Dubček's reforms guaranteed freedom of the press, and political commentary was allowed for the first time in mainstream media. At the time of the Prague Spring, Czechoslovak exports were declining in competitiveness, and Dubček's reforms planned to solve these troubles by mixing planned and market economies. Within the party, there were varying opinions on how this should proceed; certain economists wished for a more mixed economy while others wanted the economy to remain mostly planned. Dubček continued to stress the importance of economic reform proceeding under Communist Party rule. Ota Šik, who was the man behind the economic reforms, saw his economic views as third way ones.

On 27 June Ludvík Vaculík, a leading author and journalist, published a manifesto titled The Two Thousand Words. It expressed concern about conservative elements within the KSČ and so-called "foreign" forces. Vaculík called on the people to take the initiative in implementing the reform programme. Dubček, the party Presidium, the National Front, and the cabinet denounced this manifesto.

==Publications and media==
Dubček's relaxation of censorship ushered in a brief period of freedom of speech and the press. The first tangible manifestation of this new policy of openness was the production of the previously hard-line communist weekly Literární noviny, renamed Literární listy.

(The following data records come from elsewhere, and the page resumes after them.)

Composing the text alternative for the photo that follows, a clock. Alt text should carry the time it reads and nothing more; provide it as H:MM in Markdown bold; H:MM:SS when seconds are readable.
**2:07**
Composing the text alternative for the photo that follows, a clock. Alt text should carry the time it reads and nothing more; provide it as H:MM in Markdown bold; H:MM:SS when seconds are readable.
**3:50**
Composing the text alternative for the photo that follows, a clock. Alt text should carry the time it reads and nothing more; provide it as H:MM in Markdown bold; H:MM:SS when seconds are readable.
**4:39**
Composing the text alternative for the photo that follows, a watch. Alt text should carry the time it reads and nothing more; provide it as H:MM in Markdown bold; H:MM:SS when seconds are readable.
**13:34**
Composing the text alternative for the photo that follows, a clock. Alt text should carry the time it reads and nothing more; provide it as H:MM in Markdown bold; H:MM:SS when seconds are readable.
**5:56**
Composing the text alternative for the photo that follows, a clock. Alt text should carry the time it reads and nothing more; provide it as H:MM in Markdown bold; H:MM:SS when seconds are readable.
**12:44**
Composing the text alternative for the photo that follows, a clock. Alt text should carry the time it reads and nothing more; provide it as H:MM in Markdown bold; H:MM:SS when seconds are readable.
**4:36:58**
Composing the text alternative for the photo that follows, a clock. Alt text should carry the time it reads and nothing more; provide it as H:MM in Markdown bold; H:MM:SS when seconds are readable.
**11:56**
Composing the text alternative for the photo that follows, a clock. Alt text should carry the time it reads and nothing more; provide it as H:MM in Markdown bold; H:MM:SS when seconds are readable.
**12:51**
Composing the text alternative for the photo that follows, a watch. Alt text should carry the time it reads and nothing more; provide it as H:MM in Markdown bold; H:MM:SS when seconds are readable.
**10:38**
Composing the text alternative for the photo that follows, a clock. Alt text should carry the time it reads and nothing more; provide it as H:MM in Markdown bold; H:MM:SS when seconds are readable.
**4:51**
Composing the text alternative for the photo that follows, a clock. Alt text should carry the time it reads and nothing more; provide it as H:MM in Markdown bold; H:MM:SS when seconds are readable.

Freedom of the press also opened the door for the first honest look at Czechoslovakia's past by Czechoslovakia's people. Many of the investigations centered on the country's history under communism, especially in the instance of the Joseph Stalin-period. In another television appearance, Goldstücker presented both doctored and undoctored photographs of former communist leaders who had been purged, imprisoned, or executed and thus erased from communist history. The Writers' Union also formed a committee in April 1968, headed by the poet Jaroslav Seifert, to investigate the persecution of writers after the Communist takeover in February 1948 and rehabilitate the literary figures into the Union, bookstores and libraries, and the literary world. Discussions on the current state of communism and abstract ideas such as freedom and identity were also becoming more common; soon, non-party publications began appearing, such as the trade union daily Prace (Labour). This was also helped by the Journalists' Union, which by March 1968 had already persuaded the Central Publication Board, the government censor, to allow editors to receive uncensored subscriptions to foreign papers, allowing for a more international dialogue around the news.

The press, the radio, and the television also contributed to these discussions by hosting meetings where students and young workers could ask questions of writers such as Goldstücker, Pavel Kohout, and Jan Prochazka and political victims such as Josef Smrkovský, Zdenek Hejzlar, and Gustáv Husák. Television also broadcast meetings between former political prisoners and the communist leaders from the secret police or prisons where they were held. Most importantly, this new freedom of the press and the introduction of television into the lives of everyday Czechoslovak citizens moved the political dialogue from the intellectual to the popular sphere.

During Gorbachev's visit to Prague in 1987, his spokesman Gennady Gerasimov was asked what was the difference between the Prague Spring and perestroika, and he replied: "Nineteen years."